Saturday, July 16, 2016

Love and Friendship

We don’t really have to wait for the novelization promised in the end credits for Lady Susan Vernon to be “thoroughly vindicated.” It’s in the film. 
Whit Stillman’s reading of Jane Austen’s novella anatomizes the constrictions the male-cantered social structure places on women and the manipulations and wiles women need to survive them. However dishonest, cunning, manipulative, cynical and both amoral and immoral she may be, Lady Susan does what she has to do to survive in an antipathetic social order. Her survival and her daughter’s marriage validate her schemes.
The narrative arc moves from the widow Lady Susan’s banishment from the Manwaring estate, where she has been seducing the master, to her daughter’s wedding.

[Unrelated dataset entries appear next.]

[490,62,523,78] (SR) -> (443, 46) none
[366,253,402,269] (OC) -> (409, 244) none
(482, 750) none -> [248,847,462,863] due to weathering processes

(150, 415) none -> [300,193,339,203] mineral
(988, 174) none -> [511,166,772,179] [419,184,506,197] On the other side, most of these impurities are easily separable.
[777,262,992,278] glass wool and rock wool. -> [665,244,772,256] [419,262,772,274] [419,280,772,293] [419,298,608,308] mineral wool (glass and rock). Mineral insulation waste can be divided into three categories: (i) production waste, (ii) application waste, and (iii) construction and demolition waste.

There Lady Susan is titularly married to a wealthy fool but is carrying Manwaring’s child. The plot is Lady Susan’s triumph despite a series of exposures and failed plans.   

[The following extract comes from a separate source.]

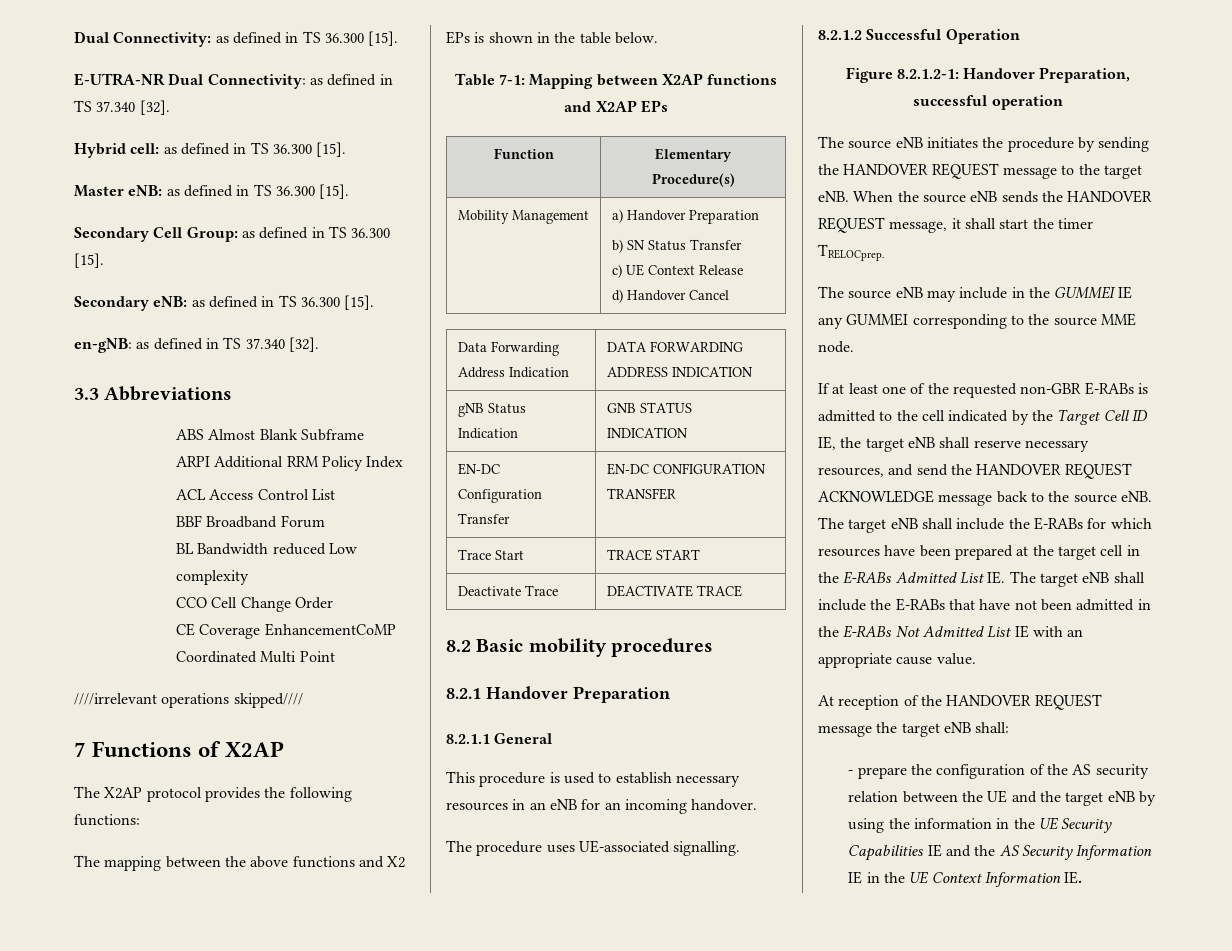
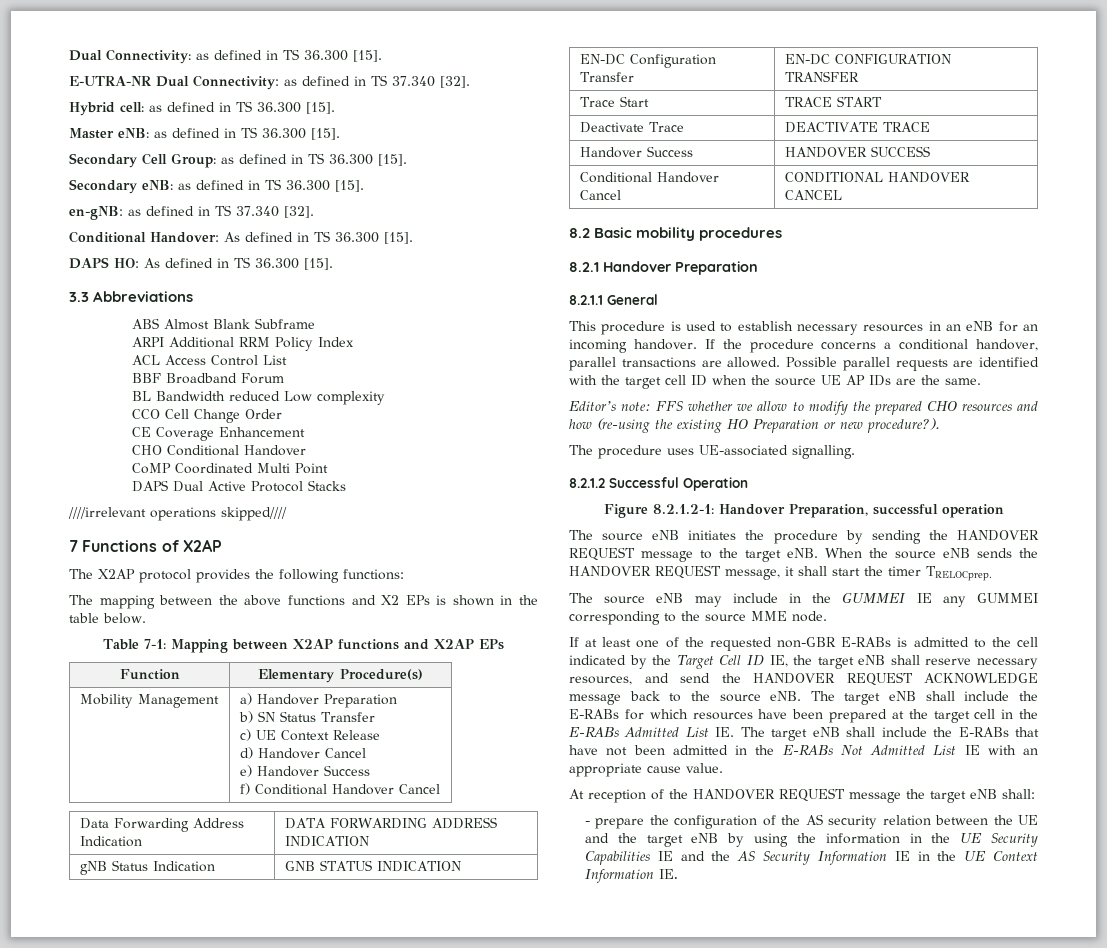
(319, 344) none -> [69,231,413,244] [69,257,333,270] // Conditional Handover: As defined in TS 36.300 [15]. // DAPS HO: As defined in TS 36.300 [15].
[264,623,396,636] [176,651,335,663] EnhancementCoMP Coordinated Multi Point -> [219,427,306,437] [132,445,307,456] [132,463,329,474] [132,480,347,492] Enhancement // CHO Conditional Handover // CoMP Coordinated Multi Point // DAPS Dual Active Protocol Stacks
(729, 295) none -> [239,765,370,777] [239,783,440,795] // e) Handover Success // f) Conditional Handover Cancel
(742, 591) none -> [579,146,693,158] [784,146,930,158] [579,172,719,183] [579,190,621,200] [784,172,970,183] [784,190,842,200] // Handover Success | HANDOVER SUCCESS // Conditional Handover Cancel | CONDITIONAL HANDOVER CANCEL
(758, 805) none -> [704,339,1038,353] [569,357,1039,371] [569,375,981,389] [569,401,1038,415] [569,418,940,433] If the procedure concerns a conditional handover, parallel transactions are allowed. Possible parallel requests are identified with the target cell ID when the source UE AP IDs are the same. // Editor’s note: FFS whether we allow to modify the prepared CHO resources and how (re-using the existing HO Preparation or new procedure?).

There is a clear discrepancy between the genders’ power and worth in this battle of the sexes. Only Susan and Manwaring have any sexual spark; everyone else reads vapid. More importantly, Manwaring apart all the men are hapless tools, fools and gulls. The intelligence, sensitivity, awareness and the capacity to plan and to act rest solely in the women. 
Yet the men have all the power, all the authority. The women can effect their desires only by manipulating the foolish men. As a penniless widow with a young daughter Lady Susan can be forgiven her manipulations of the silly men who don’t deserve their authority and power. As Lady Susan observes, in this social order "Facts are such horrid things."

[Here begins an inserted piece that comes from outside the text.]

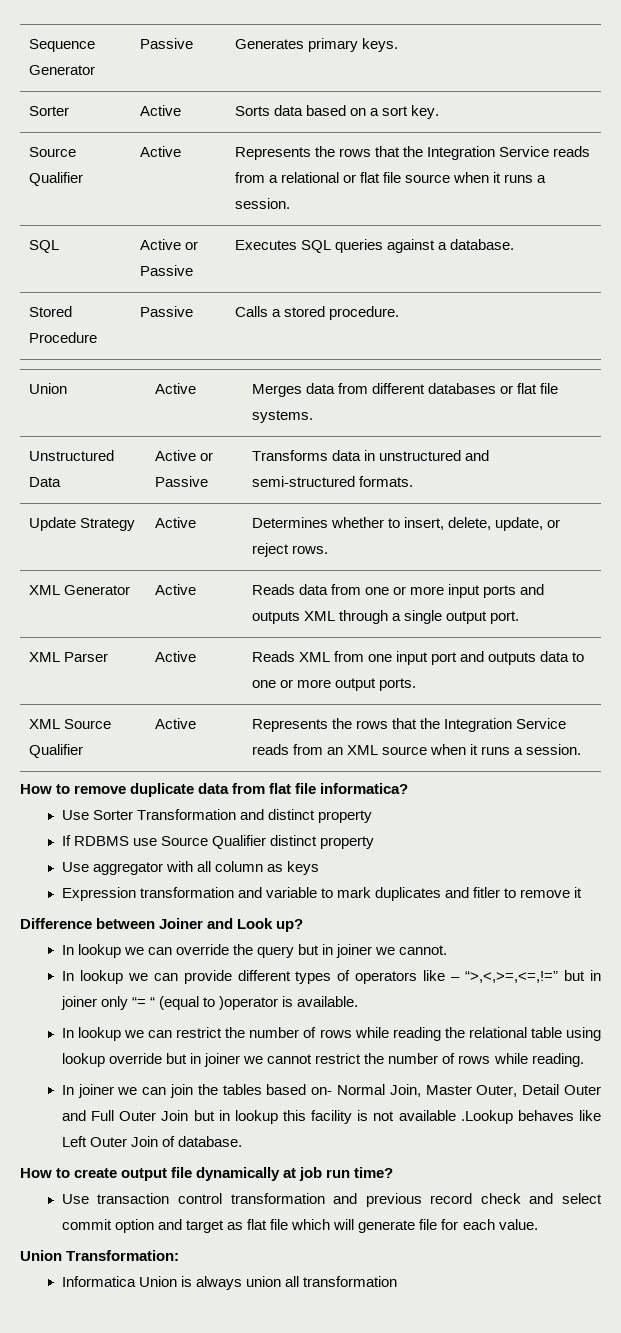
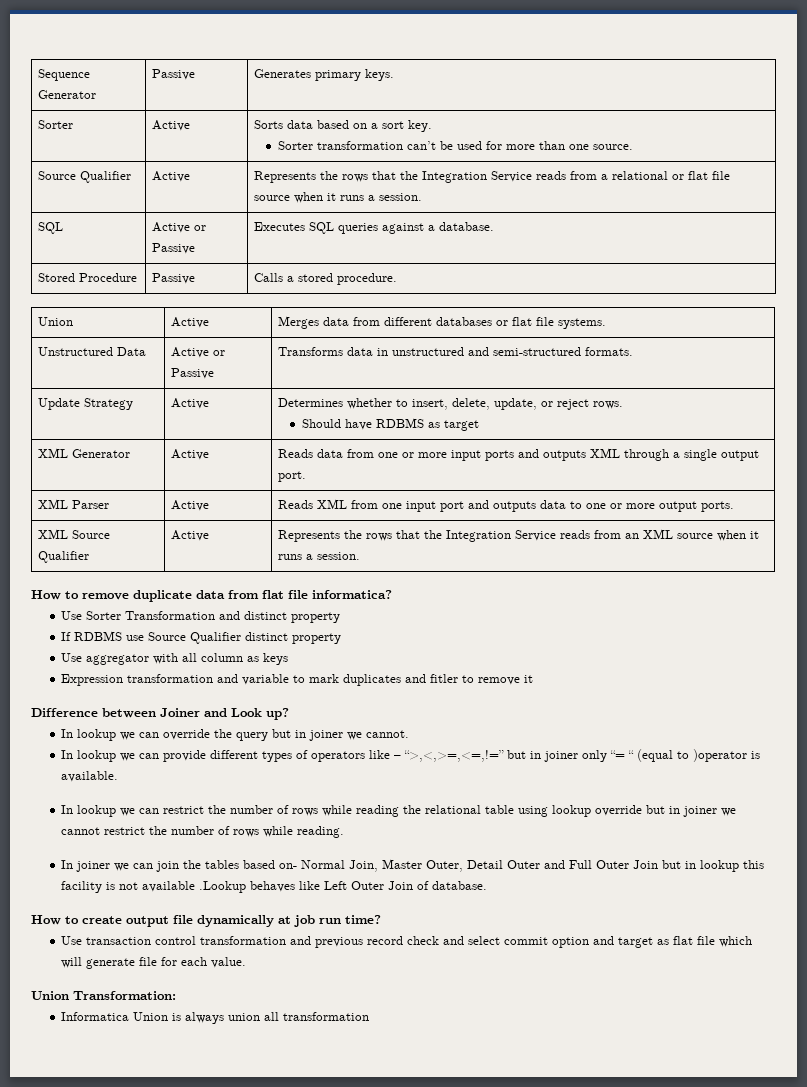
(440, 112) none -> [278,141,634,150] // Sorter transformation can’t be used for more than one source.
(328, 549) none -> [302,418,480,431] // Should have RDBMS as target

Susan’s sister-in-law Catherine is a positive contrast. She has Susan’s insight into male vanity and helplessness along with her ability to manipulate her husband. But she is direct and forthright about it. She deploys her cunning to protect her gullible brother and to preserve her family’s honour. Unlike Susan, though, Catherine can afford to be thus open because she is secure.
The three other women reflect their gender’s powerlessness. The American Alicia Johnson must sneak forbidden meetings with her close friend Susan under her husband’s threat of exile back to the dread Connecticut. Manwaring’s abandoned wife, despite her wealth and her protection by said Mr Johnson, is reduced to mad wailing by her humiliation. Susan reduces her supposed friend Mrs Cross to unpaid attendant until necessity finds her a job — until which she is at her “friend’s” mercy for sustenance. Susan’s assertiveness gains validation from these examples of women’s helplessness in a patriarchal society. 
The tension between a placid formal social surface and the tensions of gender warfare plays out in Manwaring’s name. As spelled, the name suggests the external face of manliness, the man that is worn whether for shelter, warmth or protection in a society biased against women. But the name is pronounced Mannering, as if the manners and social conventions are part of the patriarchal ordering that ensures the men’s advantage over women, however foolish and redundant the men — and needy and worthy the women. As the title suggests, both love and friendship are the arenas in which the social conventions oppress women — and where the outlaw widow must scheme to survive. Hence her "I had a feeling that the great word 'respectable' would some day divide us."
The young and handsome Reginald, for all his character and virtue, proves Susan’s most gullible prey. He is the film’s most articulate man, in contrast to the verbally silliest, Owen, whom Susan initially plots to marry her daughter then weds herself to cover for her pregnancy by Manwaring. 
    The other men speak in the short bursts of period foppery — except for Manwaring, who speaks not a word. As the sexual and motive force in the film, his wordless power contrasts to his partner Susan’s chatter and trickery and the other men’s vacuity. Manwaring’s expression is strictly in his stone face and steely eye. That he is Susan’s object and objective reminds us of the imbalance of power between the sexes. It is for his cold protection and hot embrace that Lady Susan so chillingly conducts herself. Not entirely to her discredit, when we gauge her need and the helplessness of the recessive women.